All of the data, except its images, should be set down exactly as it appears.

====

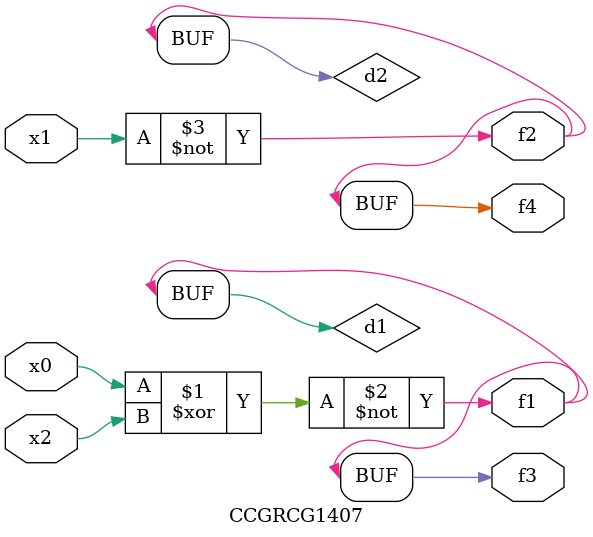
<source format=v>
module CCGRCG1407(
	input x0, x1, x2,
	output f1, f2, f3, f4
);

	wire d1, d2, d3;

	xnor (d1, x0, x2);
	nand (d2, x1);
	nor (d3, x1, x2);
	assign f1 = d1;
	assign f2 = d2;
	assign f3 = d1;
	assign f4 = d2;
endmodule

</source>
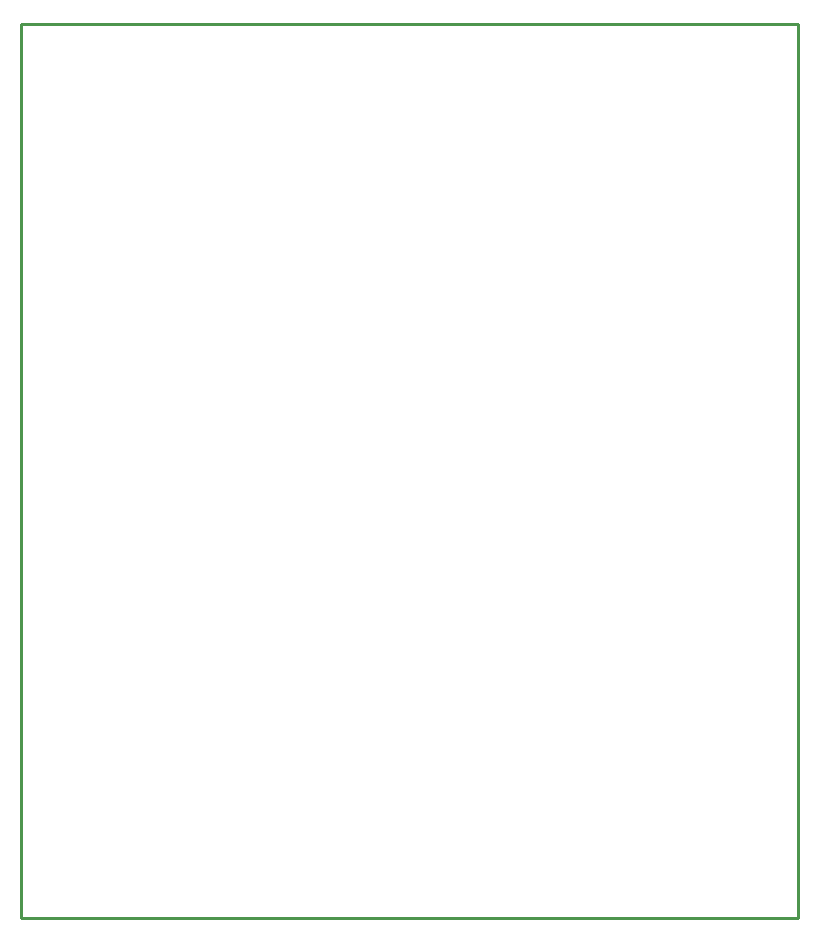
<source format=gko>
G04 Layer: BoardOutline*
G04 EasyEDA v6.4.5, 2020-09-03T12:26:06--7:00*
G04 e5bad7cf5beb4b60abe831444af73797,95dd31e7bbc04d03a1fa04b442bf807f,10*
G04 Gerber Generator version 0.2*
G04 Scale: 100 percent, Rotated: No, Reflected: No *
G04 Dimensions in millimeters *
G04 leading zeros omitted , absolute positions ,3 integer and 3 decimal *
%FSLAX33Y33*%
%MOMM*%
G90*
G71D02*

%ADD10C,0.254000*%
G54D10*
G01X0Y75692D02*
G01X0Y75692D01*
G01X65786Y75692D01*
G01X65786Y0D01*
G01X0Y0D01*
G01X0Y75692D01*

%LPD*%
M00*
M02*

</source>
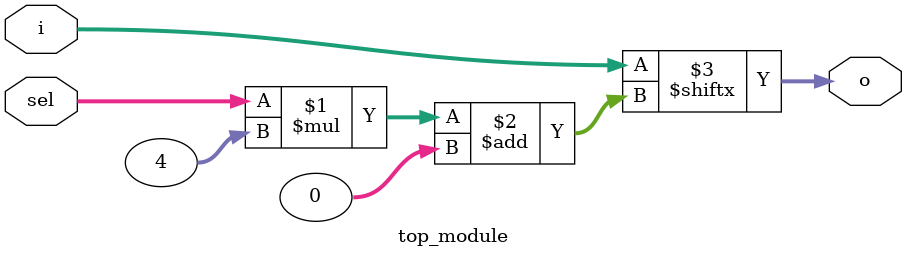
<source format=sv>
module top_module(
    input [1023:0] i,
    input [7:0] sel,
    output [3:0] o
  );

  assign o = i[sel*4 +:4];

`ifdef COCOTB_SIM

  initial
  begin
    $dumpfile ("top_module.vcd");
    $dumpvars (0, top_module);
    #1;
  end
`endif
endmodule

</source>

====

Written response:
<source format=v>
module CCGRCG1407(
	input x0, x1, x2,
	output f1, f2, f3, f4
);

	wire d1, d2, d3;

	xnor (d1, x0, x2);
	nand (d2, x1);
	nor (d3, x1, x2);
	assign f1 = d1;
	assign f2 = d2;
	assign f3 = d1;
	assign f4 = d2;
endmodule

</source>
<source format=gko>
G04 Layer: BoardOutline*
G04 EasyEDA v6.4.5, 2020-09-03T12:26:06--7:00*
G04 e5bad7cf5beb4b60abe831444af73797,95dd31e7bbc04d03a1fa04b442bf807f,10*
G04 Gerber Generator version 0.2*
G04 Scale: 100 percent, Rotated: No, Reflected: No *
G04 Dimensions in millimeters *
G04 leading zeros omitted , absolute positions ,3 integer and 3 decimal *
%FSLAX33Y33*%
%MOMM*%
G90*
G71D02*

%ADD10C,0.254000*%
G54D10*
G01X0Y75692D02*
G01X0Y75692D01*
G01X65786Y75692D01*
G01X65786Y0D01*
G01X0Y0D01*
G01X0Y75692D01*

%LPD*%
M00*
M02*

</source>
<source format=sv>
module top_module(
    input [1023:0] i,
    input [7:0] sel,
    output [3:0] o
  );

  assign o = i[sel*4 +:4];

`ifdef COCOTB_SIM

  initial
  begin
    $dumpfile ("top_module.vcd");
    $dumpvars (0, top_module);
    #1;
  end
`endif
endmodule

</source>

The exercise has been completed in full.